PROBLEM REQUIREMENTS: State how many lines of the records contain the string "visitas", and give no other information.

TASK DATA:

........

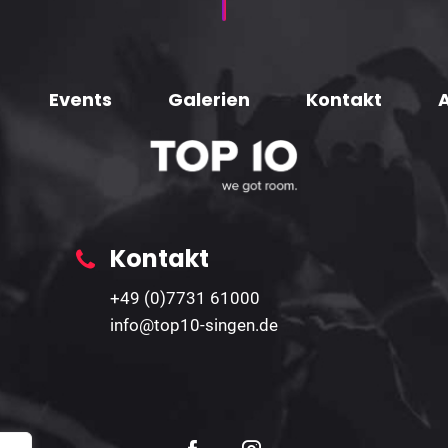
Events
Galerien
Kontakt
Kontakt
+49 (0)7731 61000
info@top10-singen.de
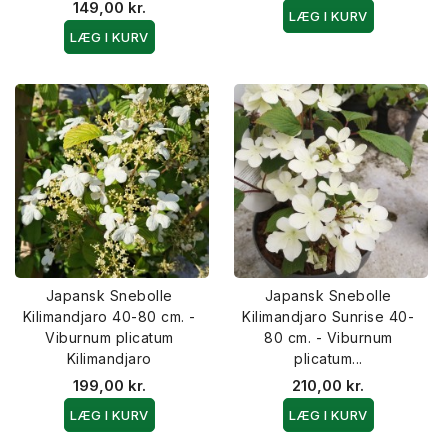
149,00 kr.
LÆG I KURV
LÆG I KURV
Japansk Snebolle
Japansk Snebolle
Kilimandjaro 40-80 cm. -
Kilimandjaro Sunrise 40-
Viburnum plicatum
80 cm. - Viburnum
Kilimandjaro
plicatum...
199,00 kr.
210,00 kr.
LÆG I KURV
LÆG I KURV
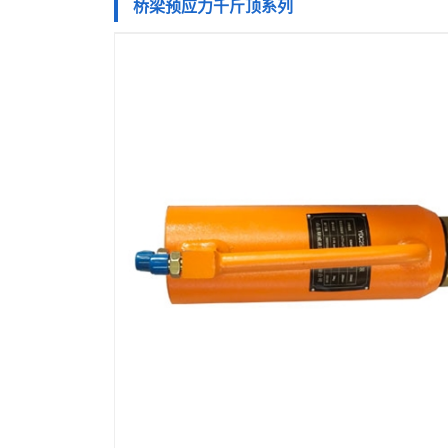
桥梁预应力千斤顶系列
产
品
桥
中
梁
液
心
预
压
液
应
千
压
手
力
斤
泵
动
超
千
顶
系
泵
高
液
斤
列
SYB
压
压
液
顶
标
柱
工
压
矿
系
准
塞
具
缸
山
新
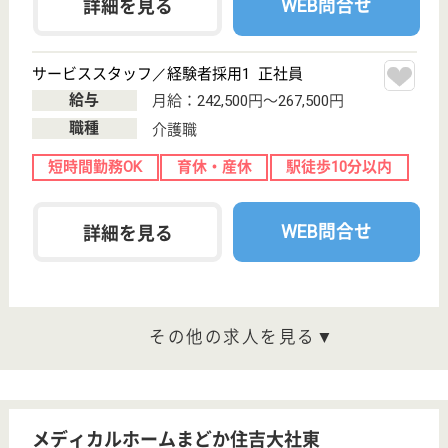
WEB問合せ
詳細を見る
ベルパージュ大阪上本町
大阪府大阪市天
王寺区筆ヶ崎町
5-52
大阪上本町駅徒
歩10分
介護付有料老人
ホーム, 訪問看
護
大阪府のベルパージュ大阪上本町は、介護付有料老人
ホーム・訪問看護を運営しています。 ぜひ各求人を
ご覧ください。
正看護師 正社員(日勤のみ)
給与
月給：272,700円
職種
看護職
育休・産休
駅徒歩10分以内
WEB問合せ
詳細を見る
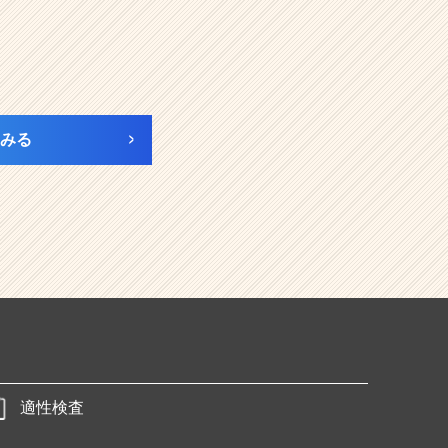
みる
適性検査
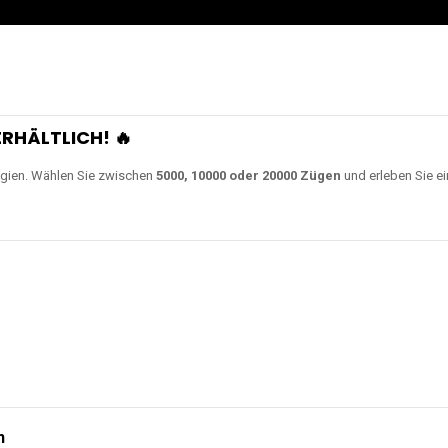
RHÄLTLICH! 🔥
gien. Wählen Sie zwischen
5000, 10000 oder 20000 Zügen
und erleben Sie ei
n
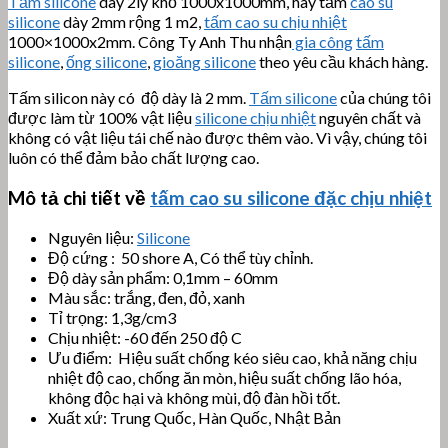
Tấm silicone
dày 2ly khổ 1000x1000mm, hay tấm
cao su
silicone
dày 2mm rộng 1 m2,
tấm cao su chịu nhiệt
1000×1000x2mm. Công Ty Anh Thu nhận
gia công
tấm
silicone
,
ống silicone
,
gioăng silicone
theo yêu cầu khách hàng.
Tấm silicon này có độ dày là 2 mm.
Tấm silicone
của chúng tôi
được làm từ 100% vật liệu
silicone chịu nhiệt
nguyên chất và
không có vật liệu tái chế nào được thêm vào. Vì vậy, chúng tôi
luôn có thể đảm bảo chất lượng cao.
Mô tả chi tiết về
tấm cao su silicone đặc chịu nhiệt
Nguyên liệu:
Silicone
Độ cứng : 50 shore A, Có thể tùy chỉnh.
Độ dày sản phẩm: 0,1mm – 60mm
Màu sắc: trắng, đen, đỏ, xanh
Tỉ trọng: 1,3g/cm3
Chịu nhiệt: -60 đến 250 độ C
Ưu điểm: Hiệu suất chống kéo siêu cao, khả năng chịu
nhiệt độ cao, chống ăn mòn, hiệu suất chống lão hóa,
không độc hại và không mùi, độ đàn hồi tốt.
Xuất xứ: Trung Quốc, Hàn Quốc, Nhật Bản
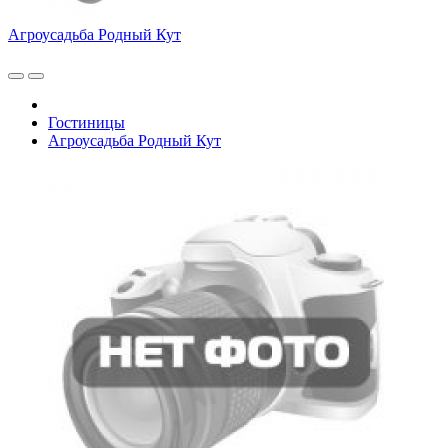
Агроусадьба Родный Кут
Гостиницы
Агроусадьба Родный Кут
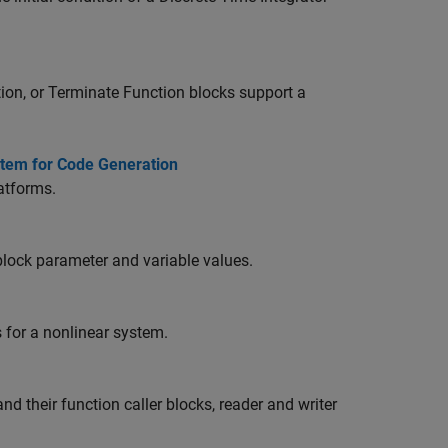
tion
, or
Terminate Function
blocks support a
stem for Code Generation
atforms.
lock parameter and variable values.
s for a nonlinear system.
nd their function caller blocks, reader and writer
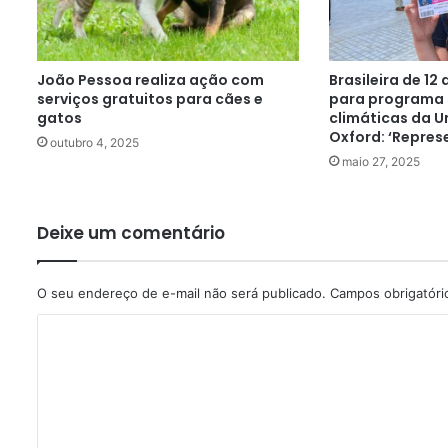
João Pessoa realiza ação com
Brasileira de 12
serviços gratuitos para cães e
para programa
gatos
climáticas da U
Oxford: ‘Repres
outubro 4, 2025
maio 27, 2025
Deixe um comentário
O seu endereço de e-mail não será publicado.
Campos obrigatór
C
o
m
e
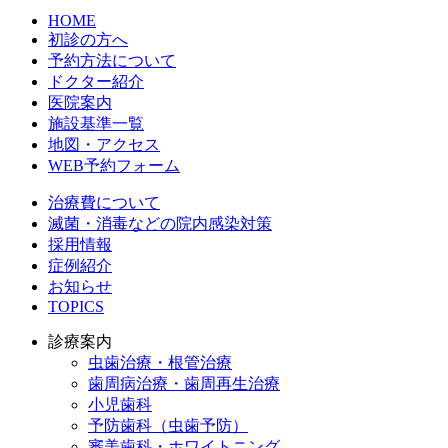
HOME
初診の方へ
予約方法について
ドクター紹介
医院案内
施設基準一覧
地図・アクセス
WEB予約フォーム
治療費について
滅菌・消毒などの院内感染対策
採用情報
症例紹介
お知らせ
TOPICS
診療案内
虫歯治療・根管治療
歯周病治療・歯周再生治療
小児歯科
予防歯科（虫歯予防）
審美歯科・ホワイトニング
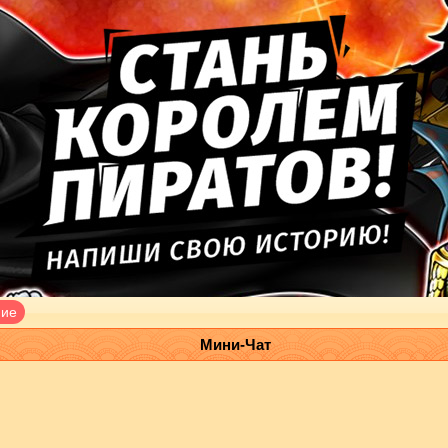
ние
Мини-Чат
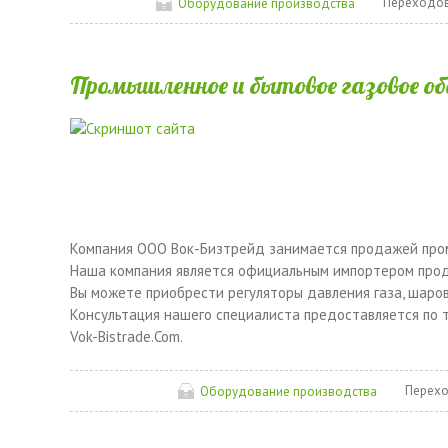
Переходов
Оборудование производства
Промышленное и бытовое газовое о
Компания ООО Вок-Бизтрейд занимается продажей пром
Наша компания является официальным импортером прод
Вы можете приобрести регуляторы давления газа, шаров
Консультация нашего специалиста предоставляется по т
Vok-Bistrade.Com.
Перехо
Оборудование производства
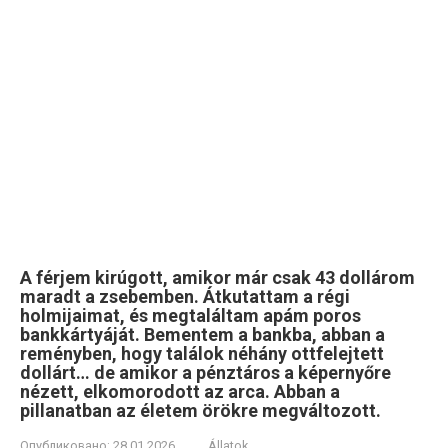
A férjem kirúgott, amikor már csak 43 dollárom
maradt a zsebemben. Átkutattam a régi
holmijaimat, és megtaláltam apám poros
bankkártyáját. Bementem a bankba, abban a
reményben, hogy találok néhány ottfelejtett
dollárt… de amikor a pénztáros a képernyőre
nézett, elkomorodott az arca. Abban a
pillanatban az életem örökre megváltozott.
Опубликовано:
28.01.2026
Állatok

........

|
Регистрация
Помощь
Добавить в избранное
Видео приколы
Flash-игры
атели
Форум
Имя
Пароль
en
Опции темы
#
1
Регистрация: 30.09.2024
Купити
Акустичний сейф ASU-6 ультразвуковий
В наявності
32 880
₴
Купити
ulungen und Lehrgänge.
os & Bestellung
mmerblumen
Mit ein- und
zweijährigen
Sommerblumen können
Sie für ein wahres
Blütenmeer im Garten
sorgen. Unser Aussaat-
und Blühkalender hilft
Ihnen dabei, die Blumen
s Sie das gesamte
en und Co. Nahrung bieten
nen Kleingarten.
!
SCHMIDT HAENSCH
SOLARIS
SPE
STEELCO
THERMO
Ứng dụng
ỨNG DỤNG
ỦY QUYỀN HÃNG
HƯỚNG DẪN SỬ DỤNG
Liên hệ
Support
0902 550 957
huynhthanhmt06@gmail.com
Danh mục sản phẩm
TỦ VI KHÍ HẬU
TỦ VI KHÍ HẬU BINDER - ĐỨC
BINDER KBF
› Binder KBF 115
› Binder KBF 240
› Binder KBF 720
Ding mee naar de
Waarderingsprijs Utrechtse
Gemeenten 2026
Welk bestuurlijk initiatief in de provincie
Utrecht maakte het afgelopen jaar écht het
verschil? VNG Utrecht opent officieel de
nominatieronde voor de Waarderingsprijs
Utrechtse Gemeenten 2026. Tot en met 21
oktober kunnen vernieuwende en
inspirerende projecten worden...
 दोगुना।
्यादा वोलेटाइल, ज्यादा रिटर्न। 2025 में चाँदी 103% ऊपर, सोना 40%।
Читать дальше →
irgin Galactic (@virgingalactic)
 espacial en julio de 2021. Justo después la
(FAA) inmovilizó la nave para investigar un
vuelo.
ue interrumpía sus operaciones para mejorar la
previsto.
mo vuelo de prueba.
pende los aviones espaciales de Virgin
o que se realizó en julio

........

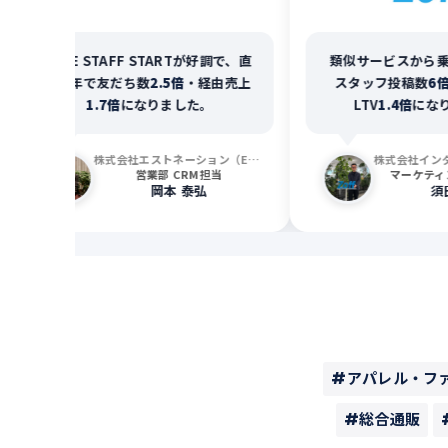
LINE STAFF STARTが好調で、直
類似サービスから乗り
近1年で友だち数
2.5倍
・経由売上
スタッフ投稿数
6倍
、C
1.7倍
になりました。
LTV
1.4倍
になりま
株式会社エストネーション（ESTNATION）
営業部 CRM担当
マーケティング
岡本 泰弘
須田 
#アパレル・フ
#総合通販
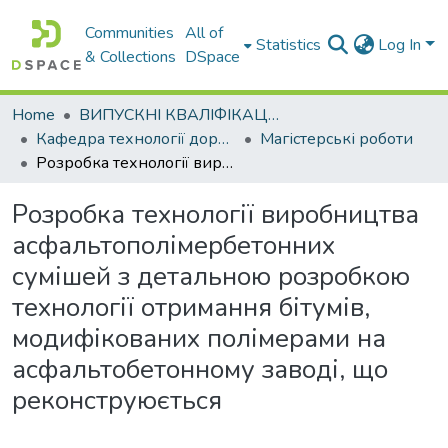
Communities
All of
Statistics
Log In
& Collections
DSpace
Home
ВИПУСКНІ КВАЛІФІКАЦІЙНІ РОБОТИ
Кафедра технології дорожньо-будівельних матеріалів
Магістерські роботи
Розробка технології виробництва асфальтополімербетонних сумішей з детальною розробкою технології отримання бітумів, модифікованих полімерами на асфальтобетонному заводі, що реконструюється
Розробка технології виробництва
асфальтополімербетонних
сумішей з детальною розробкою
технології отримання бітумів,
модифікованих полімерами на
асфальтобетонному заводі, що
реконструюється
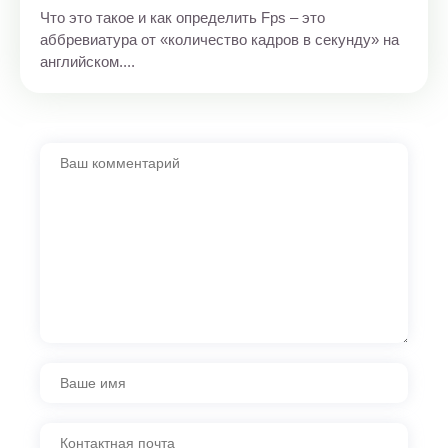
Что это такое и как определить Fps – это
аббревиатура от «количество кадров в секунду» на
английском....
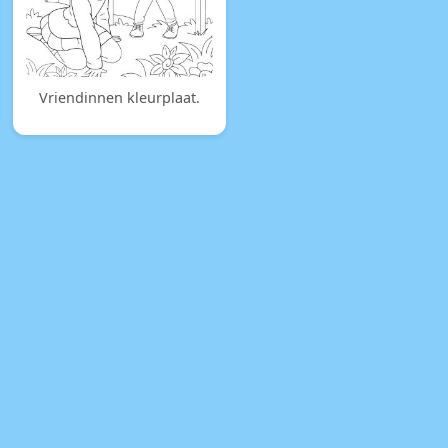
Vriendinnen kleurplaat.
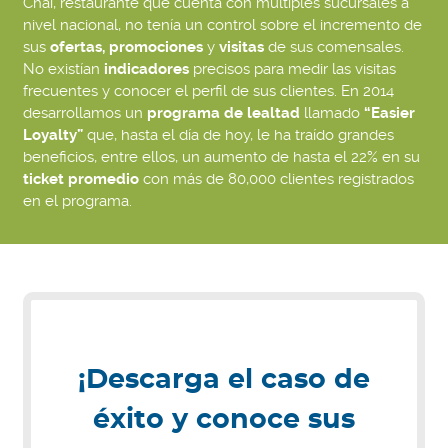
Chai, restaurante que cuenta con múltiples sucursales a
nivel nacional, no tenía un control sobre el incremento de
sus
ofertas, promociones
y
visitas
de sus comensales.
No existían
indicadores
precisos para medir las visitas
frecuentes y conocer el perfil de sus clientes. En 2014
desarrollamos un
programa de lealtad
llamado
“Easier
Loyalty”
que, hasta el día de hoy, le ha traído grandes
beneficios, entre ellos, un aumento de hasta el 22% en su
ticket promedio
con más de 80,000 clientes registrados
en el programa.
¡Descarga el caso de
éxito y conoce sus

........

SOLUTION TO THIS TASK: 2